Tradescantia ohiensis, better known to most as spiderwort, blooms in late spring in moist prairies. Its brilliant, royal blue flowers composed of three petals contrast with its six bright yellow anthers, each flower opening for a few hours in the morning or longer if cloudy. Spiderwort belongs to the Commelinaceae, the day flower family, which commonly features plants with flowers that open for a day or less and then deliquesce (liquefy). If you pinch one of the blue petals between your fingers, you will reduce it to a wet purple stain. Fortunately, the plant produces numerous flower buds so that its short-lived flowers are replaced by new flowers, prolonging the blooming period.
Another interesting feature is its other common name, cow slobbers. If you break a leaf, you will understand how this common name came to be. The genus Tradescantia and others in this family have a mucilaginous sap that, for all you farmers out there, resembles bovine saliva as it drips from the broken leaf. I had a volunteer that worked with me on the Dixon Prairie that called the plant snotweed—appropriate but no need to go into the details here.
The common name, spiderwort, may refer to spiderweb-like strings of mucilaginous sap that form as it stretches between your fingertips. By the way, the “wort” part of spiderwort, which is commonly used to describe many plants (figwort, moneywort, mugwort, liverwort), simply means “plant” in old English.
Spiderwort is a monocot, along with grasses, sedges, lilies and irises, in that it features linear leaves with parallel veins. Also, monocots feature flower parts in threes or multiples of threes. The sap-filled stems and leaves are pale green, slightly glaucous (light grayish color often resulting from a waxy surface), and nearly hairless. In fact, the hairiest part of the plant are the long blue hairs on the filaments (stalks) of the stamens (male flowers).
It has been reported that these blue hairs on a select few hybrids of Tradescantia are reactive to radioactivity and other air pollutants. Low doses of radioactivity can render these blue hairs pink, creating an effective biological measurement for radiation in the environment.

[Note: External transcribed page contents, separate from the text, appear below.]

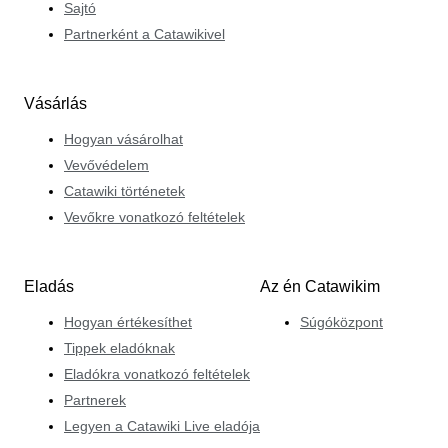
Sajtó
Partnerként a Catawikivel
Vásárlás
Hogyan vásárolhat
Vevővédelem
Catawiki történetek
Vevőkre vonatkozó feltételek
Eladás
Az én Catawikim
Hogyan értékesíthet
Súgóközpont
Tippek eladóknak
Eladókra vonatkozó feltételek
Partnerek
Legyen a Catawiki Live eladója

Spiderwort has a royal connection other than its beautiful blue flower color. Carl Linnaeus, who developed the two-name genus/species system, named Tradescantia after a father and son who were gardeners for King Charles I. In 1630, John Tradescant became the gardener for King Charles I. Both Tradescant and his son John were avid plant collectors, and the son made several collecting trips to North America. On one of those trips, he collected Virginia spiderwort (Tradescantia virginiana), a related species that inhabits mostly open woodlands in the east but does occur as far west as Illinois. Tradescantia plants were traded throughout Europe in the 1600s as a result of his expeditions to this country.
So, if you come across a plant with deep blue flowers and pale strap-like leaves on a sunny morning in your local prairie, you are probably looking at spiderwort.